Bottom Line: This toxic effect of infected macrophage secreted factors did not require TNF-α or Fas.The supernatant cytotoxic signal(s) were heat-labile and greater than 50 kDa in molecular size.Although ESAT-6 was toxic to T cells, other Mtb-secreted factors tested did not influence T cell viability; nor did macrophage-free Mtb bacilli or broth from Mtb cultures.

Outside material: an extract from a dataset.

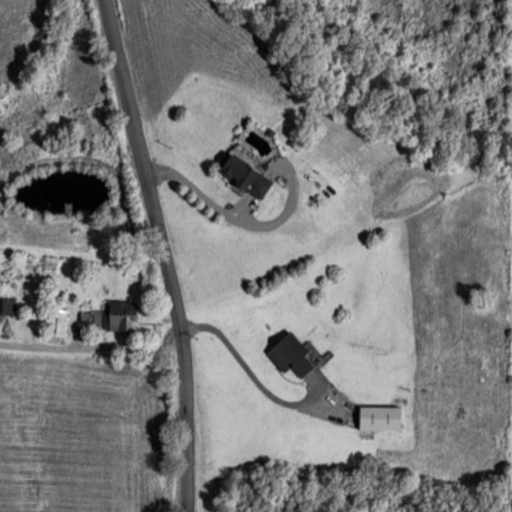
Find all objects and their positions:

View Article: PubMed Central - PubMed

Affiliation: Department of Clinical Medicine, Trinity Institute of Molecular Medicine, St James's Hospital, Dublin, Ireland. macdonaldez@gmail.com

ABSTRACT

Background: Depletion of T cells following infection by Mycobacterium tuberculosis (Mtb) impairs disease resolution, and interferes with clinical test performance that relies on cell-mediated immunity. A number of mechanisms contribute to this T cell suppression, such as activation-induced death and trafficking of T cells out of the peripheral circulation and into the diseased lungs. The extent to which Mtb infection of human macrophages affects T cell viability however, is not well characterised.

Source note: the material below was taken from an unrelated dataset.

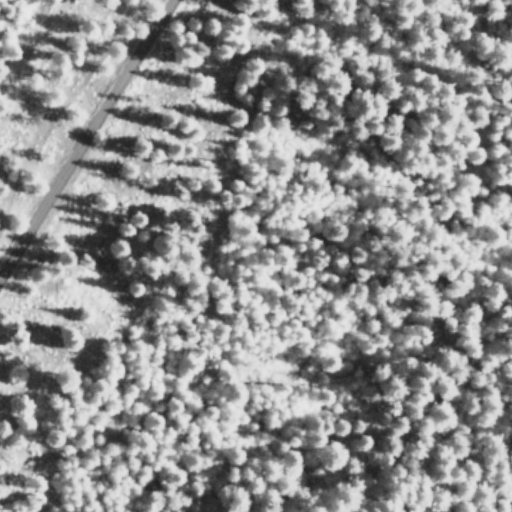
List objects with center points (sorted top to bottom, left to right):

Methodology/principal findings: We found that lymphopenia (<1.5 × 10(9) cells/l) was prevalent among culture-positive tuberculosis patients, and lymphocyte counts significantly improved post-therapy. We previously reported that Mtb-infected human macrophages resulted in death of infected and uninfected bystander macrophages. In the current study, we sought to examine the influence of infected human alveolar macrophages on T cells. We infected primary human alveolar macrophages (the primary host cell for Mtb) or PMA-differentiated THP-1 cells with Mtb H37Ra, then prepared cell-free supernatants. The supernatants of Mtb-infected macrophages caused dose-dependent, caspase-dependent, T cell apoptosis. This toxic effect of infected macrophage secreted factors did not require TNF-α or Fas. The supernatant cytotoxic signal(s) were heat-labile and greater than 50 kDa in molecular size. Although ESAT-6 was toxic to T cells, other Mtb-secreted factors tested did not influence T cell viability; nor did macrophage-free Mtb bacilli or broth from Mtb cultures. Furthermore, supernatants from Mycobacterium bovis Bacille de Calmette et Guerin (BCG)- infected macrophages also elicited T cell death suggesting that ESAT-6 itself, although cytotoxic, was not the principal mediator of T cell death in our system.

Conclusions: Mtb-Infected macrophages secrete heat-labile factors that are toxic to T cells, and may contribute to the immunosuppression seen in tuberculosis as well as interfere with microbial eradication in the granuloma.